* [What is required] Could you pull out the lines of the material below, from the line containing "传统的会话技术，JWT令牌 ，过滤器，拦截器" up to and including the line containing "cookie：HTTP请求头包含存储先前通过与所述服务器发送的HTTP cookies set-Cookie头", and reproduce them verbatim?

* [Given information]

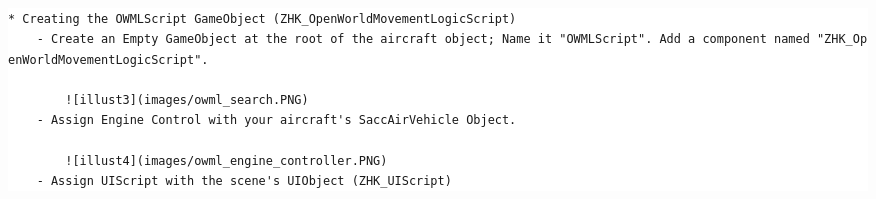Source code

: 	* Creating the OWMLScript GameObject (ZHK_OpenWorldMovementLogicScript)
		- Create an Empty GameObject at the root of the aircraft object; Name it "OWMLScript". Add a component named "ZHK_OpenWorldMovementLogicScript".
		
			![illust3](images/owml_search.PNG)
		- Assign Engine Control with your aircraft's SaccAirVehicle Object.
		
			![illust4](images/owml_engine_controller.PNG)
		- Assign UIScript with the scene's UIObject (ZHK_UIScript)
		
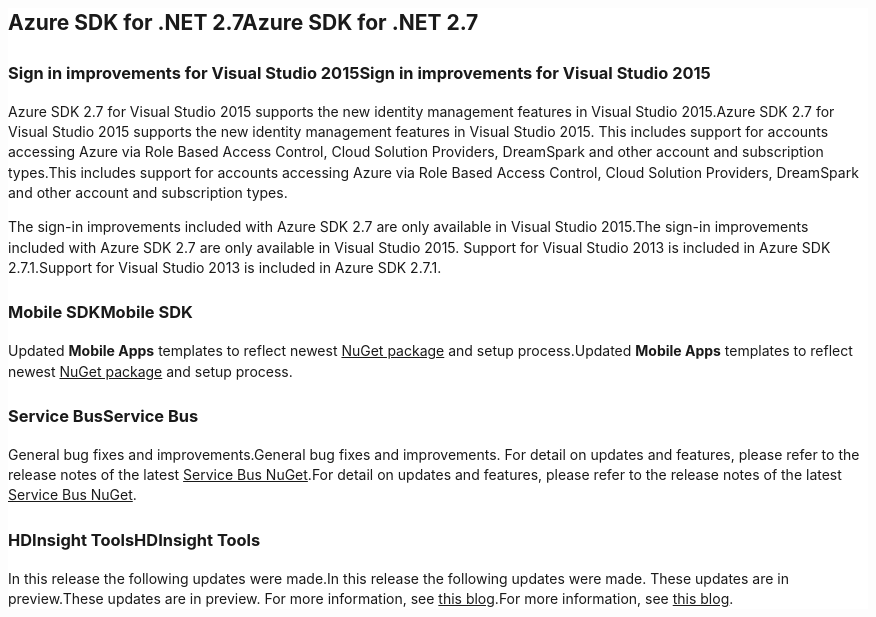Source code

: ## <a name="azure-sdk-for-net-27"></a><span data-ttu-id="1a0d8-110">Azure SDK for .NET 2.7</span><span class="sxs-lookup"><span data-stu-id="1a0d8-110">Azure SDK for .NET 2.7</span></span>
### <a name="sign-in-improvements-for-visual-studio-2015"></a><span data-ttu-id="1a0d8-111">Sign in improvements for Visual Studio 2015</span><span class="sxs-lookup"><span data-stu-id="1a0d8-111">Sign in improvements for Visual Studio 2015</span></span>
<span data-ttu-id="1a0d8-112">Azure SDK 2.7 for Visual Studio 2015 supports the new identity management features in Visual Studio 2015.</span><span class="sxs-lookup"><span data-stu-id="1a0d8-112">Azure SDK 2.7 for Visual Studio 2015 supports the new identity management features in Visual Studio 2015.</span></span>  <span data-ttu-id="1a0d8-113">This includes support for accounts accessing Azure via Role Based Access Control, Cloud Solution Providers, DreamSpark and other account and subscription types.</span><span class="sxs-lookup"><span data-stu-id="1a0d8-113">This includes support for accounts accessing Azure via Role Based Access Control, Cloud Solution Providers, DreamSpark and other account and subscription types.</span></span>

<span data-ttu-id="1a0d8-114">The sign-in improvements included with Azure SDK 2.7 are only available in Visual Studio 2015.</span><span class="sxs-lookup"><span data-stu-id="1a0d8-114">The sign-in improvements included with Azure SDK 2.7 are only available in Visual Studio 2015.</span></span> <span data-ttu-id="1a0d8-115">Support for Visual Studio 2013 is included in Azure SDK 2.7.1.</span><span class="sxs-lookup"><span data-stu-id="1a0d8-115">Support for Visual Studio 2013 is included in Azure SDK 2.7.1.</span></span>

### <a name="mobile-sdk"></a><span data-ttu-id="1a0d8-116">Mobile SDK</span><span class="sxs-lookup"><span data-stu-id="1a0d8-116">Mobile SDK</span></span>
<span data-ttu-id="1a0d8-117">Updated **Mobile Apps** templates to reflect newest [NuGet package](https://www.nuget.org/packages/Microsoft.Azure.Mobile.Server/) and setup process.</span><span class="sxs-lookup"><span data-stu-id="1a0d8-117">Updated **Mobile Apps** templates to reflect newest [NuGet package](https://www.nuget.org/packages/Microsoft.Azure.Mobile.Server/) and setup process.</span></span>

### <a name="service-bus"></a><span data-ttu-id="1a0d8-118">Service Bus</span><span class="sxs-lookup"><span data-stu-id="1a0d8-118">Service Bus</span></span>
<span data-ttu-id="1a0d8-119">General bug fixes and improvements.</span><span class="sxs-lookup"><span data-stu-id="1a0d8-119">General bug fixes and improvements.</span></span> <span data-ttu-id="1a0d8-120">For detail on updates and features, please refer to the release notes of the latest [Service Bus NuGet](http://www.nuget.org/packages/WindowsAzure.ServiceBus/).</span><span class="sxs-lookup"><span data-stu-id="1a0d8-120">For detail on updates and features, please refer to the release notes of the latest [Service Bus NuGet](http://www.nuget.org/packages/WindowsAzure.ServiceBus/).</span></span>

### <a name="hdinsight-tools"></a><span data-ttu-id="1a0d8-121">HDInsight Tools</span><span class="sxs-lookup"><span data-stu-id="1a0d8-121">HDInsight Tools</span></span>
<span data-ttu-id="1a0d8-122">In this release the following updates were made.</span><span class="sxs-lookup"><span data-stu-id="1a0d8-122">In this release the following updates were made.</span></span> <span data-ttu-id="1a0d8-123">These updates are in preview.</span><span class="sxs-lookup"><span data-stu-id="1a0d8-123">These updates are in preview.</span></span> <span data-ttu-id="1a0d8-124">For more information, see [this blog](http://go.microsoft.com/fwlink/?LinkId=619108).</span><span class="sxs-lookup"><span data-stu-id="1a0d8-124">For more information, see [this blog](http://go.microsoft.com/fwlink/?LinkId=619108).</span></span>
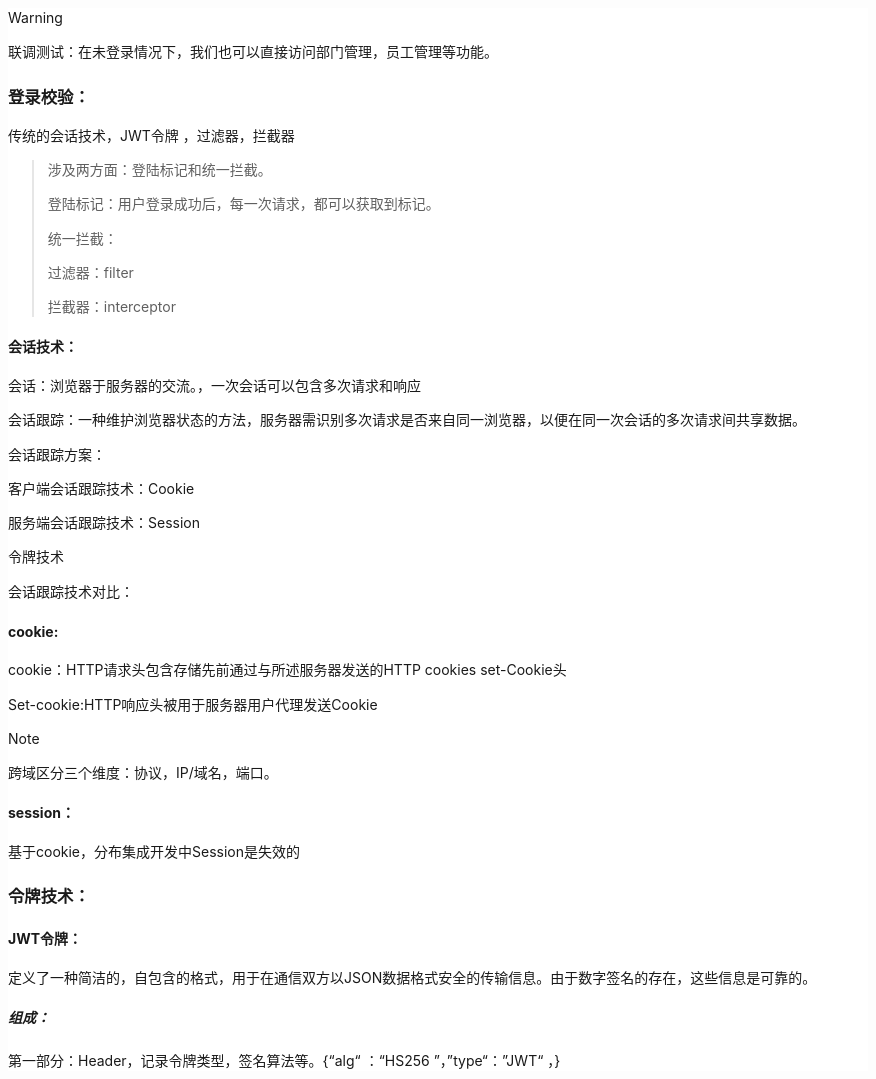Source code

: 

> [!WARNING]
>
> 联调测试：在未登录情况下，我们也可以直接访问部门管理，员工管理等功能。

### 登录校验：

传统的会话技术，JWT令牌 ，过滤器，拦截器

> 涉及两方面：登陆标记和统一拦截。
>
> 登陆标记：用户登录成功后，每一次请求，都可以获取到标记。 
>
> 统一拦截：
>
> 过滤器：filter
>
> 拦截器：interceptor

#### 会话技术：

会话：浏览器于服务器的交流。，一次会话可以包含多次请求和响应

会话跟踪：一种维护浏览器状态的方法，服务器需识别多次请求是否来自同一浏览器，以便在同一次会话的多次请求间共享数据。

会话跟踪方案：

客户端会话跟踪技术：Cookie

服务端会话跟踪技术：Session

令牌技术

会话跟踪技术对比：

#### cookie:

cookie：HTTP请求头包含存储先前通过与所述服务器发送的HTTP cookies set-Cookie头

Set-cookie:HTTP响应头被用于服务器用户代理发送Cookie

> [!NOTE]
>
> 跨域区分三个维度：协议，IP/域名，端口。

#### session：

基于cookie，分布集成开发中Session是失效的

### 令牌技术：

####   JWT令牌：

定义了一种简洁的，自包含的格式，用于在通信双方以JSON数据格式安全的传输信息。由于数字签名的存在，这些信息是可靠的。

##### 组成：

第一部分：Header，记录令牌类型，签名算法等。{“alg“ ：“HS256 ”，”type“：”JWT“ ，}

---

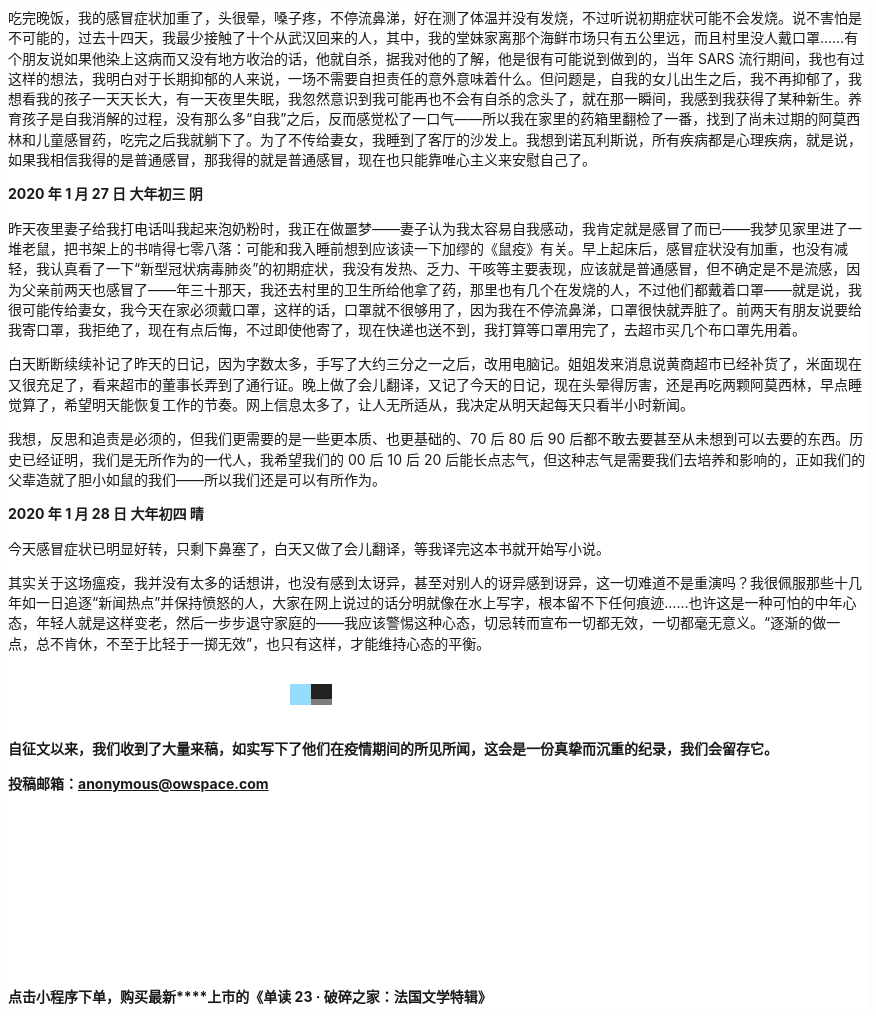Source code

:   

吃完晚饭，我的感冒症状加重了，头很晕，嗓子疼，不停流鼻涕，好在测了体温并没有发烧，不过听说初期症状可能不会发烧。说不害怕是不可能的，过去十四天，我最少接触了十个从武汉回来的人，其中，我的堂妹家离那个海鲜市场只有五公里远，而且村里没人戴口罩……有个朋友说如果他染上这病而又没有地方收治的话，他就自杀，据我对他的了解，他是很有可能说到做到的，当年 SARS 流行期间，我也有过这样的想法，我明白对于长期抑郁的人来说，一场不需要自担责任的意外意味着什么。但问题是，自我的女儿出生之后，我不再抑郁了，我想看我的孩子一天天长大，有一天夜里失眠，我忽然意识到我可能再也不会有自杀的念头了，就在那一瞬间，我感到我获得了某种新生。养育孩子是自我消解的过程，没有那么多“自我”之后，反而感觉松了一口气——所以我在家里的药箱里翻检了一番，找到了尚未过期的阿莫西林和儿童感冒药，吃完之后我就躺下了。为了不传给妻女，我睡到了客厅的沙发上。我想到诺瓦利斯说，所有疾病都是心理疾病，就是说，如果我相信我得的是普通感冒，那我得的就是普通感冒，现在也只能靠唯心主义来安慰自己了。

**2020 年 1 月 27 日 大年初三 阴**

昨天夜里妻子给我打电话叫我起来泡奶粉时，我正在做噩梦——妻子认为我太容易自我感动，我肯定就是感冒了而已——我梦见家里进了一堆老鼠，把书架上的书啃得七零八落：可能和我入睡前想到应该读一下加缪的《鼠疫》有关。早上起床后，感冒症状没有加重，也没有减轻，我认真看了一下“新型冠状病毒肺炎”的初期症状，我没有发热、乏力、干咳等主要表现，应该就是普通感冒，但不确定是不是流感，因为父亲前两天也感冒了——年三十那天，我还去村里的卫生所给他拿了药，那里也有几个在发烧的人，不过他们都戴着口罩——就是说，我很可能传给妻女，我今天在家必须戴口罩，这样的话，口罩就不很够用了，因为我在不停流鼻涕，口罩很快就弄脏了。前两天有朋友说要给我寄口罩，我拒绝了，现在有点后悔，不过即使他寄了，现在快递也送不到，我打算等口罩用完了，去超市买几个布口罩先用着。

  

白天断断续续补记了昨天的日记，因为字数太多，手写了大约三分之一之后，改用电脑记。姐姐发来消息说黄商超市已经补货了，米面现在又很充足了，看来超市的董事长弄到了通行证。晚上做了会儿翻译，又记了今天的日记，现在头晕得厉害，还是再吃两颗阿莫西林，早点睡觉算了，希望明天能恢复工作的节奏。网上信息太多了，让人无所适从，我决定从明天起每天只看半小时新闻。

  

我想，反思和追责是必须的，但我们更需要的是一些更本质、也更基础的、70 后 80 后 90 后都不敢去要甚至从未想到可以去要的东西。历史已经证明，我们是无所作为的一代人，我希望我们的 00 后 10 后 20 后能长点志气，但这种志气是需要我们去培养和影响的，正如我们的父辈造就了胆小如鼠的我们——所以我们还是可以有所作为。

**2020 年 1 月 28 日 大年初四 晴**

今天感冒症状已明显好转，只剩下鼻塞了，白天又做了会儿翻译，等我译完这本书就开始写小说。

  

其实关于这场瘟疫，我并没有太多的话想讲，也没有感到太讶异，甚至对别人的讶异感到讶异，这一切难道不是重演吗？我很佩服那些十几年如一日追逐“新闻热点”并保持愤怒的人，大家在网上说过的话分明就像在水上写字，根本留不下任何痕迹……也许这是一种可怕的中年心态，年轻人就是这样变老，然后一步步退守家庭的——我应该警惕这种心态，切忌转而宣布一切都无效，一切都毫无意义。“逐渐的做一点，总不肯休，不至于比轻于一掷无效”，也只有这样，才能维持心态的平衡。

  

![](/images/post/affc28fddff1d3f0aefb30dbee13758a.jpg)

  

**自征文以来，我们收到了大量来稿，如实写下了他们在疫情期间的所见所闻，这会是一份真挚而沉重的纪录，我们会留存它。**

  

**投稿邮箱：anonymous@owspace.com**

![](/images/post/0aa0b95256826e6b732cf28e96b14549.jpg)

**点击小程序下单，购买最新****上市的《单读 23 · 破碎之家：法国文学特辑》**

* [Your response]
传统的会话技术，JWT令牌 ，过滤器，拦截器

> 涉及两方面：登陆标记和统一拦截。
>
> 登陆标记：用户登录成功后，每一次请求，都可以获取到标记。 
>
> 统一拦截：
>
> 过滤器：filter
>
> 拦截器：interceptor

#### 会话技术：

会话：浏览器于服务器的交流。，一次会话可以包含多次请求和响应

会话跟踪：一种维护浏览器状态的方法，服务器需识别多次请求是否来自同一浏览器，以便在同一次会话的多次请求间共享数据。

会话跟踪方案：

客户端会话跟踪技术：Cookie

服务端会话跟踪技术：Session

令牌技术

会话跟踪技术对比：

#### cookie:

cookie：HTTP请求头包含存储先前通过与所述服务器发送的HTTP cookies set-Cookie头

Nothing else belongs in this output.